How often it appears across iterations
Supporting evidence from the response
Agreement with the knowledge base

High scores = reliable facts. Low scores = needs verification.

🔄 Iterations

AILoop evaluates each answer against your criteria, identifying gaps and areas for improvement. It then prompts the agent to refine. Each iteration produces a new version of the answer with potentially higher confidence scores.

🛡️ Provenance

Full audit trail. Every fact is tracked back to its original mention, all transformations, and when it changed. Click any fact to see its complete history.

⚙️ Evaluation Criteria

Define what makes a good answer. Pro users can create up to 5 custom criteria (e.g., "Actionable", "Sourced", "Novel"). AILoop grades each iteration against these criteria.

User Documentation

Use these links for product usage, workflows, and troubleshooting:

Website User Guide — end-user flow for running and validating sessions.
Repository User Guide (Markdown) — source version tracked in git.

Running Queries

Best practices for effective queries:

Be specific. "What are the benefits of AI?" is too broad. "What are 3 specific ways AI reduces costs in customer support?" is better.
Include context. If relevant, mention the domain, stakeholders, or constraints.
Ask for structure. Request lists, tables, or specific formats for easier parsing.
Set evaluation criteria. If you care about specific qualities, mention them in your query or set custom criteria in settings.
Use clarifications before execution. Required clarification prompts improve first-pass quality and reduce wasted iterations.
Use Ctrl+Enter to run loops faster from the query box.

Evaluation Criteria

AILoop comes with default evaluation criteria:

Completeness: Does it answer all aspects of the query?
Accuracy: Are the facts correct and well-supported?
Clarity: Is it easy to understand and well-structured?
Actionability: Can the reader act on this information?

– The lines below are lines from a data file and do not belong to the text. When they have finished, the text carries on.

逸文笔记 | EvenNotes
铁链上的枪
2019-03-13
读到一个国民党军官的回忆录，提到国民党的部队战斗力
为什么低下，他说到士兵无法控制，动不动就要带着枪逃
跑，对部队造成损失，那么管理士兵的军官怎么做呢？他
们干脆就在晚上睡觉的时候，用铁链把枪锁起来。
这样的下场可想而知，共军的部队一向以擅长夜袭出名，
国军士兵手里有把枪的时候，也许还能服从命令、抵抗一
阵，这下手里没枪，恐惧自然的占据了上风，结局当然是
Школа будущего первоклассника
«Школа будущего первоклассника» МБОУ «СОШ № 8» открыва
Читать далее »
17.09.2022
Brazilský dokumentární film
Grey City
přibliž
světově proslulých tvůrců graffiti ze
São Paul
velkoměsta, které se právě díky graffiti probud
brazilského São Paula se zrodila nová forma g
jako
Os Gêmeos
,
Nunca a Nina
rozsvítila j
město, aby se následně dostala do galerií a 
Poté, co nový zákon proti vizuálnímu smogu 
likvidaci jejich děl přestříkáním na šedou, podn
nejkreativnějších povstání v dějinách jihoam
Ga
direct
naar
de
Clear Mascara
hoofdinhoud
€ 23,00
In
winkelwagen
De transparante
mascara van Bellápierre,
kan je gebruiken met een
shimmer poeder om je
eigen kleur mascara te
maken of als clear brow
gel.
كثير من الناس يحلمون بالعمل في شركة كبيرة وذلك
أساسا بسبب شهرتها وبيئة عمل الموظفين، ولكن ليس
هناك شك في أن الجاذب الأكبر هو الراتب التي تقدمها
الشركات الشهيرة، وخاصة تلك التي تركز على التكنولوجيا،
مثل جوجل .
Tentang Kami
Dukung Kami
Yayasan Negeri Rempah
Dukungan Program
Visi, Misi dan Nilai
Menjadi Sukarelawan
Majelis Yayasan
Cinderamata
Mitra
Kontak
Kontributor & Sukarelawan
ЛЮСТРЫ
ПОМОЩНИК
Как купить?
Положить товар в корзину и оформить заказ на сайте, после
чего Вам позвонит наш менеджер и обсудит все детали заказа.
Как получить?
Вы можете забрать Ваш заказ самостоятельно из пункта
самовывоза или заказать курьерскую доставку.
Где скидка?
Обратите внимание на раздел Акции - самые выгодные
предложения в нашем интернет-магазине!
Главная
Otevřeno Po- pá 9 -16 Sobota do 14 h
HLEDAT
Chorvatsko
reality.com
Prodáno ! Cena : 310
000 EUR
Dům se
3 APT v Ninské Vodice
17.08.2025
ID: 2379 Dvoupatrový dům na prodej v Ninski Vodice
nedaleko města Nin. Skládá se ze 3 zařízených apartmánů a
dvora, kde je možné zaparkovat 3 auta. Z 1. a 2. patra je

Pro users: Create custom criteria tailored to your domain. Weight them differently based on importance.

Understanding Iterations

Use the timeline slider to navigate between iterations. Each iteration shows:

Overall Score: Combined evaluation score (0-1)
Per-Criterion Scores: How well it performs on each criterion
Trends: ↑ improved, ↓ declined, → flat vs. previous iteration
Confidence Breakdown: Why the score changed, with factor-level +/- adjustments
User Feedback Loop: Helpful / Needs Work signals that update rule confidence
Live Status: Current phase, iteration X/Y, and ETA during execution

API Reference

Pro and Enterprise users can access the AILoop API for programmatic use.

POST /api/queries

Submit a new query for processing.

{
  "query": "What are the top 3 strategies...",
  "max_iterations": 5,
  "evaluation_criteria": ["Completeness", "Accuracy"]
}

GET /api/queries/{id}

Retrieve query results and iterations.

GET /api/knowledge-graph/entities

List all extracted entities with confidence scores.

POST /api/db/sessions/{session_id}/feedback

Persist user rating and propagate confidence updates to rules used in that session.

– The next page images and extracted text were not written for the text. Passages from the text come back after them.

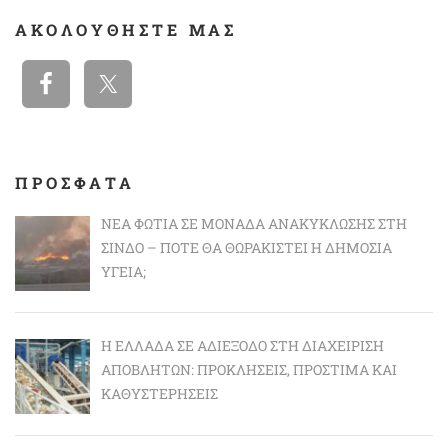
ΑΚΟΛΟΥΘΉΣΤΕ ΜΑΣ
ΠΡΟΣΦΑΤΑ
ΝΈΑ ΦΩΤΙΆ ΣΕ ΜΟΝΆΔΑ ΑΝΑΚΎΚΛΩΣΗΣ ΣΤΗ
ΣΊΝΔΟ – ΠΌΤΕ ΘΑ ΘΩΡΑΚΙΣΤΕΊ Η ΔΗΜΌΣΙΑ
ΥΓΕΊΑ;
Η ΕΛΛΆΔΑ ΣΕ ΑΔΙΈΞΟΔΟ ΣΤΗ ΔΙΑΧΕΊΡΙΣΗ
ΑΠΟΒΛΉΤΩΝ: ΠΡΟΚΛΉΣΕΙΣ, ΠΡΌΣΤΙΜΑ ΚΑΙ
ΚΑΘΥΣΤΕΡΉΣΕΙΣ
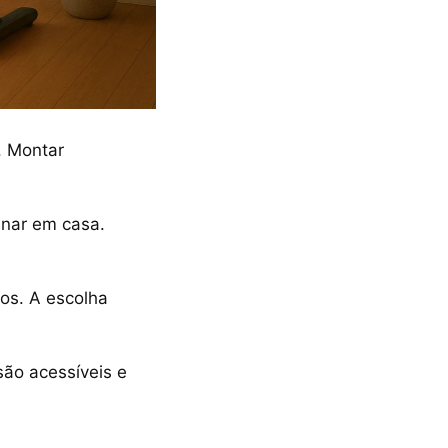
. Montar
inar em casa.
tos. A escolha
são acessíveis e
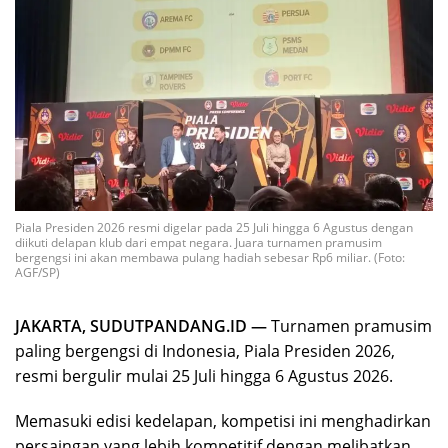
Piala Presiden 2026 resmi digelar pada 25 Juli hingga 6 Agustus dengan
diikuti delapan klub dari empat negara. Juara turnamen pramusim
bergengsi ini akan membawa pulang hadiah sebesar Rp6 miliar. (Foto:
AGF/SP)
JAKARTA, SUDUTPANDANG.ID —
Turnamen pramusim
paling bergengsi di Indonesia, Piala Presiden 2026,
resmi bergulir mulai 25 Juli hingga 6 Agustus 2026.
Memasuki edisi kedelapan, kompetisi ini menghadirkan
persaingan yang lebih kompetitif dengan melibatkan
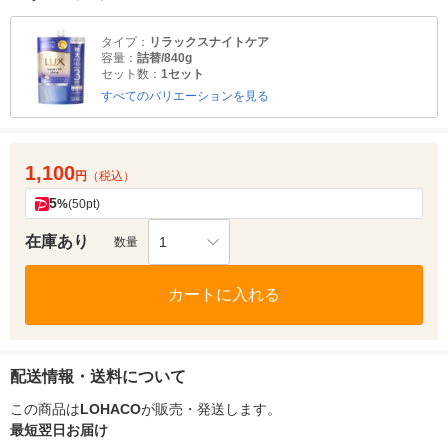
タイプ：
リラックスナイトケア
容量：
詰替/840g
セット数：
1セット
すべてのバリエーションを見る
1,100
円
（税込）
5
%
(50pt)
在庫あり
1
数量
カートに入れる
配送情報・送料について
この商品は
LOHACO
が販売・発送します。
最短翌日お届け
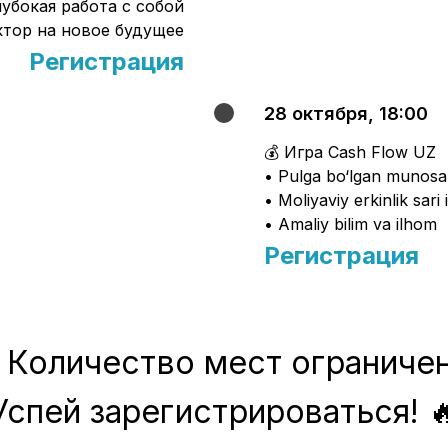
лубокая работа с собой
ктор на новое будущее
Регистрация
28 октября, 18:00
💰 Игра Cash Flow UZ
• Pulga bo‘lgan munosab
• Moliyaviy erkinlik sari
• Amaliy bilim va ilhom
Регистрация
 Количество мест ограничен
Успей зарегистрироваться! 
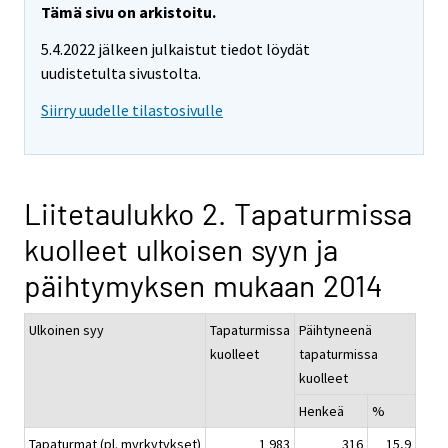
Tämä sivu on arkistoitu.
5.4.2022 jälkeen julkaistut tiedot löydät
uudistetulta sivustolta.
Siirry uudelle tilastosivulle
Liitetaulukko 2. Tapaturmissa
kuolleet ulkoisen syyn ja
päihtymyksen mukaan 2014
Ulkoinen syy
Tapaturmissa
Päihtyneenä
kuolleet
tapaturmissa
kuolleet
Henkeä
%
Tapaturmat (pl. myrkytykset)
1 983
316
15,9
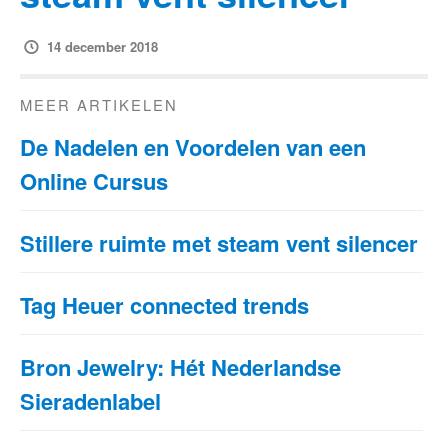
14 december 2018
MEER ARTIKELEN
De Nadelen en Voordelen van een
Online Cursus
Stillere ruimte met steam vent silencer
Tag Heuer connected trends
Bron Jewelry: Hét Nederlandse
Sieradenlabel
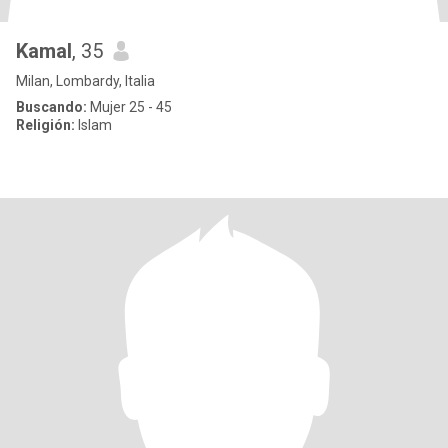
Kamal
, 35
Milan, Lombardy, Italia
Buscando:
Mujer 25 - 45
Religión:
Islam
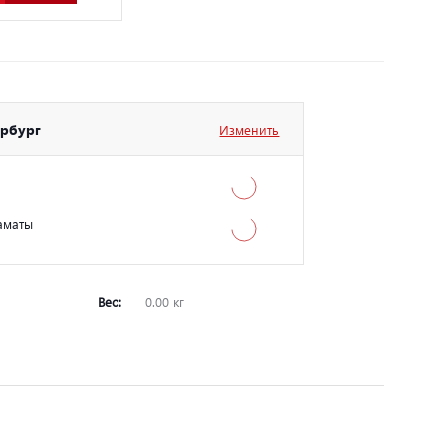
ербург
Изменить
аматы
Вес:
0.00 кг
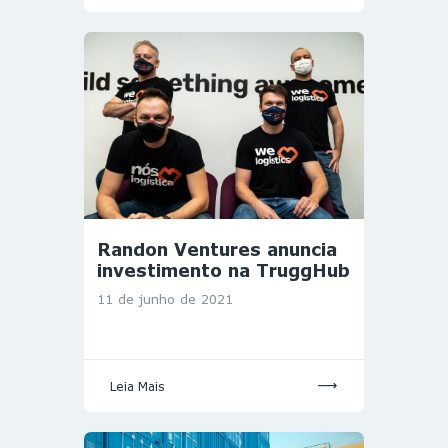
Randon Ventures anuncia
investimento na TruggHub
11 de junho de 2021
Leia Mais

POST /api/loop/validate-prompt

Validate prompt quality before loop execution and trigger clarification requirements when needed.

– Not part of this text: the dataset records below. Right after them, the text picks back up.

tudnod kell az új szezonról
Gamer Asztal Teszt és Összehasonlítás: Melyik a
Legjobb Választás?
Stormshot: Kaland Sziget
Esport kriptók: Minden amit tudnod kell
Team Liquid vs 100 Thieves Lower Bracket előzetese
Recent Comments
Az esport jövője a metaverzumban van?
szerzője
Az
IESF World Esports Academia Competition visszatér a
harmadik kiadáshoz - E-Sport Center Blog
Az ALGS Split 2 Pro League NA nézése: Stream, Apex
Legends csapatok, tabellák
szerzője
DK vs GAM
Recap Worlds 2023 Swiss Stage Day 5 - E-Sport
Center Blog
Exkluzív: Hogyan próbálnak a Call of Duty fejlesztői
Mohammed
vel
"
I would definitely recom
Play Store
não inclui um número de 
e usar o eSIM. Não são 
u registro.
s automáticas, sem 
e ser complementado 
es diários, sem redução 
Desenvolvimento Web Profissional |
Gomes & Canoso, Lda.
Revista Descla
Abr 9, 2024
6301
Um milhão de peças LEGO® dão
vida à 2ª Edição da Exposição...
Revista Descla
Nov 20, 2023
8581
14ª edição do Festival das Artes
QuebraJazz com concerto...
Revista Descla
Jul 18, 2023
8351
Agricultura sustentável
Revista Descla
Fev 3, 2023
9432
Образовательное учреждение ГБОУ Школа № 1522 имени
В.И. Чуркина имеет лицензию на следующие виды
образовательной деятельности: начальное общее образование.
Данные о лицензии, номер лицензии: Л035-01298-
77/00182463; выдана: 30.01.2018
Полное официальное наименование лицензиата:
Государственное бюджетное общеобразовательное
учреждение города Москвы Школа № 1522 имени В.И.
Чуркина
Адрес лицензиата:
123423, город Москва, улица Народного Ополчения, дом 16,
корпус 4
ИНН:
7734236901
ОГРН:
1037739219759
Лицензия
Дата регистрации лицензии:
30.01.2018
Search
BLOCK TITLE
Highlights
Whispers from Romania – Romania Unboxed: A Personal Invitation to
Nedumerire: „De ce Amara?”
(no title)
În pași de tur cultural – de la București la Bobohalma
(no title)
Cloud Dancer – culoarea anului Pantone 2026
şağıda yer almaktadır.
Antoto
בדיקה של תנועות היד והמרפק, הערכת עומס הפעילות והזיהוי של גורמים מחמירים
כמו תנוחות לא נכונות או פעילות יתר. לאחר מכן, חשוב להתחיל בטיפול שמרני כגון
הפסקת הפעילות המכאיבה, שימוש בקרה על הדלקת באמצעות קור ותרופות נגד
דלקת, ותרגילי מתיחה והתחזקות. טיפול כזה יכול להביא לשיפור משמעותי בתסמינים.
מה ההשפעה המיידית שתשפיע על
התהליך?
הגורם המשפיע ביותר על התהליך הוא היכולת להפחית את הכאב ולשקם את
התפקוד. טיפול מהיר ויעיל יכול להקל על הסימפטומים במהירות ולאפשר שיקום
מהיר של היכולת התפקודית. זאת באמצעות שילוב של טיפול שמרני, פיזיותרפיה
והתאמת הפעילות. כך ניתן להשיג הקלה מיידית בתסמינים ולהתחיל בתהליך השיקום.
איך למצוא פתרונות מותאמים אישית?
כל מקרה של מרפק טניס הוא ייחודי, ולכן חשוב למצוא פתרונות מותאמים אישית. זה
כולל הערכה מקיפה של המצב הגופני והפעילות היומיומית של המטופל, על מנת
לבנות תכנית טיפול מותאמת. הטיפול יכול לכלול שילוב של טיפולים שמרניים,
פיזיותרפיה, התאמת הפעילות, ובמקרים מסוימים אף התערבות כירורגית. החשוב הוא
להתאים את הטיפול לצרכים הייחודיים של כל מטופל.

Full API documentation: View OpenAPI Spec

Integrations

AILoop integrates with:

Ollama: Run local LLMs with Ollama backend
PostgreSQL: Custom knowledge graph storage
Slack: (Enterprise) Get query results directly in Slack
Zapier: (Pro/Enterprise) Automate with 1000+ apps

Testing

AILoop includes unit and e2e coverage:

Backend unit tests: uv run pytest
Frontend e2e tests: npm run test:e2e (Playwright)
Recommended regression scope: prompt validation, clarification flow, confidence breakdown rendering, feedback submit, search, export
Testing guide: docs/testing.md

FAQ

How many iterations should I allow?

Most queries reach good results in 3-5 iterations. Set a higher limit (e.g., 10) for complex questions or fewer (e.g., 2) for speed.

What if results get worse over time?

This can happen if evaluation criteria are misaligned. Check your criteria in Settings and consider tweaking them or providing feedback.

Can I export my knowledge graph?

Yes! Pro and Enterprise users can export as JSON or CSV. Use the Export button in the Dashboard.

How does confidence scoring work?

Confidence is calculated based on mention frequency, supporting evidence, semantic similarity to known facts, and cross-iteration consistency.